Im Übergang in eine komplett neue Welt
Und so kommen sie immer wieder nach Davos. Ende Januar, wenn noch mehr Limousinen durch die Straßen brausen als sonst, wenn dutzende Sicherheitsleute und Soldaten an jeder Hausecke stehen und ständig Helikopter am Himmel kreisen und lärmen - dann ist WEF-Zeit.
Es ist und bleibt ein Stelldichein der Mächtigen - Topmanager, Spitzenpolitiker und Nobelpreisträger - oft kritisiert und doch immer noch da. Für die Teilnehmenden ein Networking-Paradies und eine Informationsplattform. Für die Organisatoren eine Weltverbesserungsmaschine - natürlich auch medial inszeniert - für alle eine win-win-Sache. Auch nach 50 Jahren.
Und der Diskussionsstoff geht nicht aus. Die Welt hat nicht ein Problem, sondern derer viele: Konflikte zwischen China und den USA, Naturkatastrophen, Arbeitslosigkeit. Was wünscht sich Klaus Schwab in dieser heutigen Welt zum 50. WEF-Geburtstag?
"Wir sind im Übergang in eine komplett neue Welt. Natürlich, künstliche Intelligenz ist ein Faktor, dann kommen sehr bald synthetische Biologie und Quantencomputing hinzu. Mein Wunsch ist, dass wir nicht in diesem Alter denken verhaftet bleiben, wo wir uns Sorgen machen nur über die Probleme von heute, sei es Brexit oder was es ist. Sondern uns wirklich vorbereiten auf die großen Herausforderungen, die wir morgen zu bewältigen haben.
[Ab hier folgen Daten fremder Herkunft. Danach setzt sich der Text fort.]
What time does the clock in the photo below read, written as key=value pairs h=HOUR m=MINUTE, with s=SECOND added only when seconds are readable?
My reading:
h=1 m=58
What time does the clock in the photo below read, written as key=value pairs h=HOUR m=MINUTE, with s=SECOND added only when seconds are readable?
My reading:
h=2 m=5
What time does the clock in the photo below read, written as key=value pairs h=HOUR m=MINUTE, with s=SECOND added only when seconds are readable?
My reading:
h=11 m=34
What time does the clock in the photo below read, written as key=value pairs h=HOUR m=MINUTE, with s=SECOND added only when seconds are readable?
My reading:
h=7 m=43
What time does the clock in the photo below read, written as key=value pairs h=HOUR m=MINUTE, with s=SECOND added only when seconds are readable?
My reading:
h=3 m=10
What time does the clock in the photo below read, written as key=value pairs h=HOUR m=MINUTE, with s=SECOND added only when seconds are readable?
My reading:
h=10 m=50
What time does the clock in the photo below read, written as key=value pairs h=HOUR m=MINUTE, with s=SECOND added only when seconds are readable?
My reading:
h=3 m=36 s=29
Die Mächtigen dieser Welt sorgen sich zur Zeit speziell um die Beziehung zwischen China und den USA. Es würde zum Geist von Davos passen, wenn beide Länder den geplanten Handelsvertrag während des WEFs unterschreiben. Das wäre ein schönes Geschenk zum 50. Geburtstag – oder?
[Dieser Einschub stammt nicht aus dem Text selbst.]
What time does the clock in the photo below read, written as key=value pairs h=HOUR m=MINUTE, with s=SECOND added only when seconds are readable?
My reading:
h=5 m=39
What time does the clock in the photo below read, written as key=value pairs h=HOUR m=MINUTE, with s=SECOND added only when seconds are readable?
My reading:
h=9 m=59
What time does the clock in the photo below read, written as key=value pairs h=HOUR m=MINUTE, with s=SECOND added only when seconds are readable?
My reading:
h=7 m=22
Klaus Schwab sieht das anders: "Bei diesem Handelsstreit, wenn man das so nennen darf, geht es ja um viel mehr. Es geht nicht um Zölle, sondern es geht gerade um die Vorherrschaft in der vierten industriellen Revolution. Und das kann nicht kurzfristig mit einer Unterschrift gelöst werden, sondern es braucht sicher noch einen längeren Prozess, um in diesem Gebiet nicht eine Konfrontation, sondern eine echte Zusammenarbeit zu gewährleisten."
Schon ist er bei den großen Fragen und denkt an die nächsten Initiativen und Handlungsfelder. Nächstes Jahr soll zum ersten Mal eine World Technology Conference stattfinden, um ethische Grenzen bei der Anwendung von künstlicher Intelligenz zu definieren.
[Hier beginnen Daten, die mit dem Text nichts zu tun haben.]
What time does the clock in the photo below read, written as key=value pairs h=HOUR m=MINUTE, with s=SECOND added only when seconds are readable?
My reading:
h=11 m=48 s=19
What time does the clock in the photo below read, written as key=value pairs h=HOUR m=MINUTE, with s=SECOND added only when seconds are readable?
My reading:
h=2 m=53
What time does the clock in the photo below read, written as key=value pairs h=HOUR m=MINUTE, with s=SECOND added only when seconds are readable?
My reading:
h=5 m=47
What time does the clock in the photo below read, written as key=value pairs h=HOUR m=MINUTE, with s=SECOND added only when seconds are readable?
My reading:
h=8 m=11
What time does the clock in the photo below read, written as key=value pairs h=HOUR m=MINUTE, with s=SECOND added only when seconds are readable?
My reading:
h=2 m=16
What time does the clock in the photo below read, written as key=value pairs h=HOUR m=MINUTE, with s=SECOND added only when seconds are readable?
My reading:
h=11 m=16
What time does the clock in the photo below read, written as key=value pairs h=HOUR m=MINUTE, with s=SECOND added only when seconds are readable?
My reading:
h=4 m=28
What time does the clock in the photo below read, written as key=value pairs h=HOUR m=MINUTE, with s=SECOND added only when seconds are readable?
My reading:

Bunker-Mentalität als Herausforderung
Der heute 81-Jährige mit dem guten Riecher für anstehende Herausforderungen sorgt sich zurzeit nicht am meisten um Brexit, Handelskonflikte oder Menschenrechte in China. In einem am letzten WEF geführten Interview mit dem britischen CNN-Nachrichtenredaktor Richard Quest nannte er überraschend einen ganz anderen Begriff: Egoismus. In der Zeit der Bunker-Mentalität, sprich: wegen der Komplexität, Unsicherheiten und Ängste, zögen wir uns gerne in den eigenen Bunker zurück, fürchtet Schwab. Das führe dazu, das zu schützen, was man selber habe. Ein Egoismus, der zu Populismus führe.
Viele Erfahrungen am World Economic Forum hätten ihn erfreut, manche auch enttäuscht, vor allem aber viel gelehrt. Und so fühlt sich Klaus Schwab wie am ersten Tag von seiner ursprünglichen Idee beseelt: Die verschiedenen Menschen und Ansichten zusammen bringen, miteinander reden, einander versuchen zu verstehen und damit die Welt verbessern.
Es tönt beinahe etwas naiv - und doch: Diese gelebten Werte liegen wie eine Art Schirmherrschaft über dem WEF und sind seit 50 Jahren ein Magnet.